L’artrosi è una degenerazione delle articolazioni con cui tutti, avanzando l’età, sono costretti a confrontarsi; dolori a grandi e piccole articolazioni possono rendere difficoltose le attività quotidiane e, a volte, rendere penosa o addirittura impossibile la deambulazione.
In effetti, il costo per il consumo di FANS, farmaci antinfiammatori non steroidei, è uno dei capitoli di maggiore peso nel SSN. Senza contare il costo economico, ma anche sociale ed umano, correlato agli effetti collaterali delle terapie antinfiammatorie.
Ad oggi, non esistono farmaci che con certezza assoluta, impediscono, o almeno riducono significativamente, l’insorgenza e la progressione della degenerazione artrosica articolare.
Sul numero 17/2011 di Nature Medicine è stato pubblicato uno studio condotto da un gruppo di ricercatori di università americane, ma di cui faceva parte anche il il professor Leonardo Punzi dell’Università di Padova, che ha cercato di sviscerare i meccanismi fisiopatologici che innescano il processo degenerativo e poi lo perpetuano, aprendo prospettive terapeutiche del tutto nuove.
Lo studio ha posto l’accento sul ruolo ruolo fondamentale di un gruppo di proteine coinvolto nei fenomeni immunitari e nella protezione dalle infezioni chiamato “complemento“.
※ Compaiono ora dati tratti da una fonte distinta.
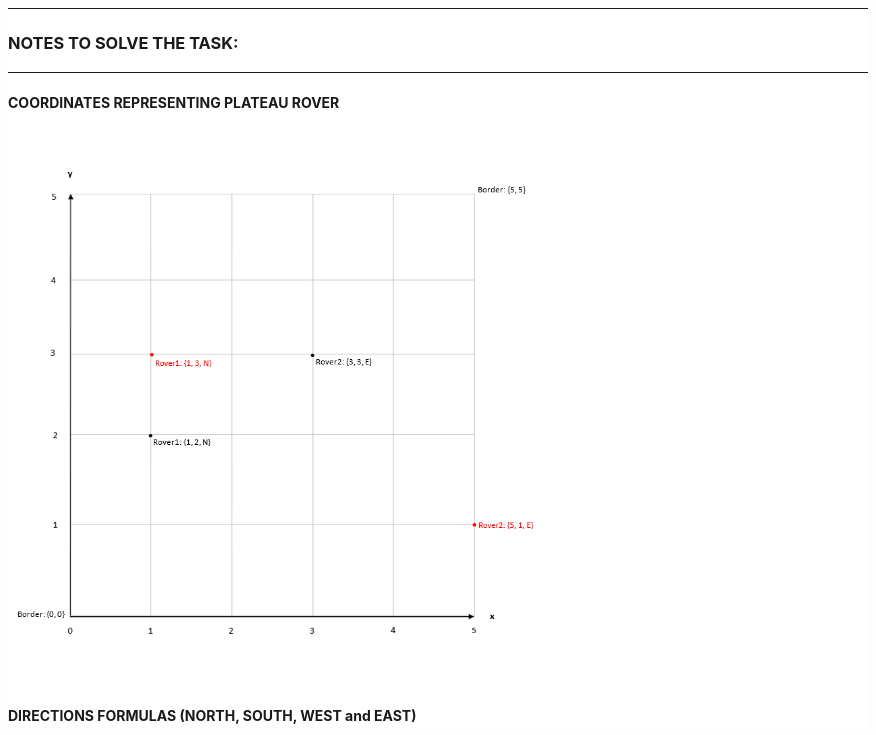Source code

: __________________________________________________________________________________________________________

### NOTES TO SOLVE THE TASK: 

---

#### COORDINATES REPRESENTING PLATEAU ROVER

<img src="./images/Coordinates.png" width="550" height="550">

#### DIRECTIONS FORMULAS (NORTH, SOUTH, WEST and EAST) 
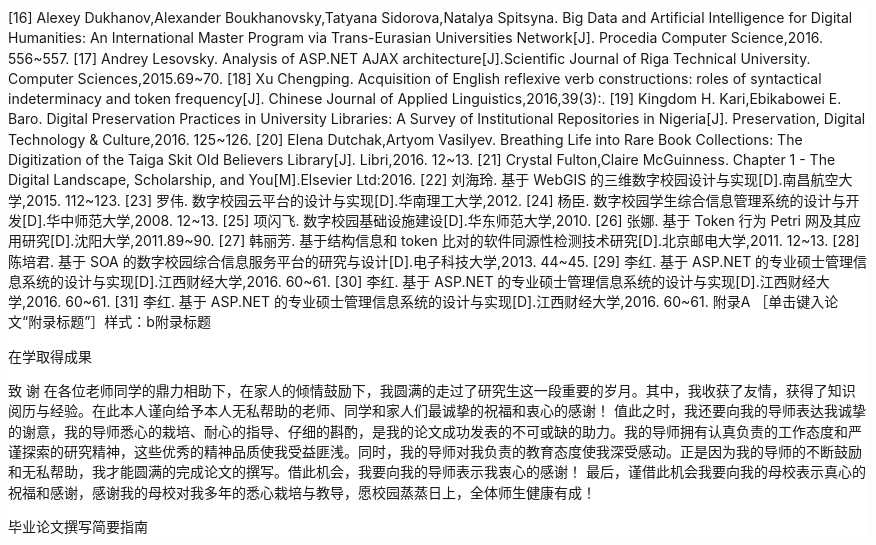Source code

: [16] 	Alexey Dukhanov,Alexander Boukhanovsky,Tatyana Sidorova,Natalya Spitsyna. Big Data and Artificial Intelligence for Digital Humanities: An International Master Program via Trans-Eurasian Universities Network[J]. Procedia Computer Science,2016. 556~557.
[17] 	Andrey Lesovsky. Analysis of ASP.NET AJAX architecture[J].Scientific Journal of Riga Technical University. Computer Sciences,2015.69~70.
[18] 	Xu Chengping. Acquisition of English reflexive verb constructions: roles of syntactical indeterminacy and token frequency[J]. Chinese Journal of Applied Linguistics,2016,39(3):.
[19] 	Kingdom H. Kari,Ebikabowei E. Baro. Digital Preservation Practices in University Libraries: A Survey of Institutional Repositories in Nigeria[J]. Preservation, Digital Technology & Culture,2016. 125~126.
[20] 	Elena Dutchak,Artyom Vasilyev. Breathing Life into Rare Book Collections: The Digitization of the Taiga Skit Old Believers Library[J]. Libri,2016. 12~13.
[21] 	Crystal Fulton,Claire McGuinness. Chapter 1 - The Digital Landscape, Scholarship, and You[M].Elsevier Ltd:2016.
[22] 	刘海玲. 基于 WebGIS 的三维数字校园设计与实现[D].南昌航空大学,2015. 112~123.
[23] 	罗伟. 数字校园云平台的设计与实现[D].华南理工大学,2012.
[24] 	杨臣. 数字校园学生综合信息管理系统的设计与开发[D].华中师范大学,2008. 12~13.
[25] 	项闪飞. 数字校园基础设施建设[D].华东师范大学,2010.
[26] 	张娜. 基于 Token 行为 Petri 网及其应用研究[D].沈阳大学,2011.89~90.
[27] 	韩丽芳. 基于结构信息和 token 比对的软件同源性检测技术研究[D].北京邮电大学,2011. 12~13.
[28] 	陈培君. 基于 SOA 的数字校园综合信息服务平台的研究与设计[D].电子科技大学,2013. 44~45.
[29] 	李红. 基于 ASP.NET 的专业硕士管理信息系统的设计与实现[D].江西财经大学,2016. 60~61.
[30] 	李红. 基于 ASP.NET 的专业硕士管理信息系统的设计与实现[D].江西财经大学,2016. 60~61.
[31] 	李红. 基于 ASP.NET 的专业硕士管理信息系统的设计与实现[D].江西财经大学,2016. 60~61.
附录A 	［单击键入论文“附录标题”］样式：b附录标题







 
在学取得成果
 
致  谢
在各位老师同学的鼎力相助下，在家人的倾情鼓励下，我圆满的走过了研究生这一段重要的岁月。其中，我收获了友情，获得了知识阅历与经验。在此本人谨向给予本人无私帮助的老师、同学和家人们最诚挚的祝福和衷心的感谢！
值此之时，我还要向我的导师表达我诚挚的谢意，我的导师悉心的栽培、耐心的指导、仔细的斟酌，是我的论文成功发表的不可或缺的助力。我的导师拥有认真负责的工作态度和严谨探索的研究精神，这些优秀的精神品质使我受益匪浅。同时，我的导师对我负责的教育态度使我深受感动。正是因为我的导师的不断鼓励和无私帮助，我才能圆满的完成论文的撰写。借此机会，我要向我的导师表示我衷心的感谢！
最后，谨借此机会我要向我的母校表示真心的祝福和感谢，感谢我的母校对我多年的悉心栽培与教导，愿校园蒸蒸日上，全体师生健康有成！

 
毕业论文撰写简要指南

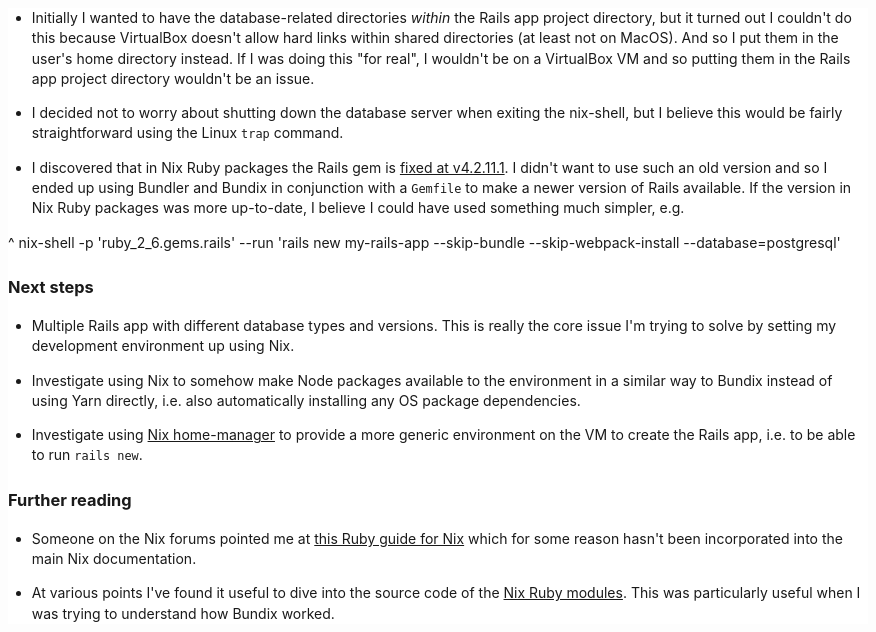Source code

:* Initially I wanted to have the database-related directories *within* the Rails app project directory, but it turned out I couldn't do this because VirtualBox doesn't allow hard links within shared directories (at least not on MacOS). And so I put them in the user's home directory instead. If I was doing this "for real", I wouldn't be on a VirtualBox VM and so putting them in the Rails app project directory wouldn't be an issue.

* I decided not to worry about shutting down the database server when exiting the nix-shell, but I believe this would be fairly straightforward using the Linux `trap` command.

* I discovered that in Nix Ruby packages the Rails gem is [fixed at v4.2.11.1][rails-in-nix-ruby-packages]. I didn't want to use such an old version and so I ended up using Bundler and Bundix in conjunction with a `Gemfile` to make a newer version of Rails available. If the version in Nix Ruby packages was more up-to-date, I believe I could have used something much simpler, e.g.

^
    nix-shell -p 'ruby_2_6.gems.rails' --run 'rails new my-rails-app --skip-bundle --skip-webpack-install --database=postgresql'

### Next steps

* Multiple Rails app with different database types and versions. This is really the core issue I'm trying to solve by setting my development environment up using Nix.

* Investigate using Nix to somehow make Node packages available to the environment in a similar way to Bundix instead of using Yarn directly, i.e. also automatically installing any OS package dependencies.

* Investigate using [Nix home-manager][nix-home-manager] to provide a more generic environment on the VM to create the Rails app, i.e. to be able to run `rails new`.

### Further reading

* Someone on the Nix forums pointed me at [this Ruby guide for Nix][nix-ruby-guide] which for some reason hasn't been incorporated into the main Nix documentation.

* At various points I've found it useful to dive into the source code of the [Nix Ruby modules][]. This was particularly useful when I was trying to understand how Bundix worked.

[simple-ruby]: /blog/2020-07-26-a-simple-ruby-development-environment-using-nix-shell
[simple-rails]: /blog/2020-09-10-a-simple-rails-development-environment-using-nix-shell
[runtime-dependencies-update]: /blog/2020-09-10-a-simple-rails-development-environment-using-nix-shell#runtime-dependencies-update
[nix-installation]: https://nixos.org/manual/nix/stable/#sect-multi-user-installation
[rails-on-nix]: https://github.com/floehopper/rails-on-nix
[rails-on-nix-readme]: https://github.com/floehopper/rails-on-nix/blob/main/README.md
[rails-on-nix-vagrantfile]: https://github.com/floehopper/rails-on-nix/blob/main/Vagrantfile
[nix-shellhook]: https://nixos.org/manual/nix/stable/#description-13
[rails-in-nix-ruby-packages]: https://github.com/NixOS/nixpkgs/blob/e0c48efc170866a8889b6b758aac10e6d04a4d9b/pkgs/top-level/ruby-packages.nix#L1893-L1903
[nix-shell-docs]: https://nixos.org/manual/nix/stable/#name-2
[nix-home-manager]: https://nixos.wiki/wiki/Home_Manager
[nix-ruby-guide]: https://github.com/NixOS/nixpkgs/blob/master/doc/languages-frameworks/ruby.section.md
[Nix Ruby modules]: https://github.com/NixOS/nixpkgs/tree/master/pkgs/development/ruby-modules
[local-rails-posts]: http://localhost:3000/posts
Sarebbe infatti l’eccessiva attivazione del complemento a livello delle cartilagini articolari ad innescare una serie di fenomeni biochimici e cellulari di tipo infiammatorio a loro volta in grado di iniziare, perpetuare e aggravare i fenomeni osteoartrosici.
Lo studio ha infatti evidenziato che in animali da esperimento con assenza genetica o con blocco del sistema del “complemento” i processi osteoartrosici non si producevano o erano molto rallentati rispetto ai controlli, compresa l’artrosi post-traumatica.
Si è quindi prospettato che sia una “disregolazione” del sistema del “complemento” a generare e i fenomeni artrosici e ciò potrebbe provocare l’apertura di un filone di ricerca farmacologica totalmente nuovo che produca farmaci di nuova concezione, certamente efficaci e, spero, meno “costosi” in ogni senso. I tempi necessari non sono però certamente brevi; gli eventuali nuovi farmaci, se il filone di ricerca si dimostrerà fecondo, non si vedranno prima di 10 anni.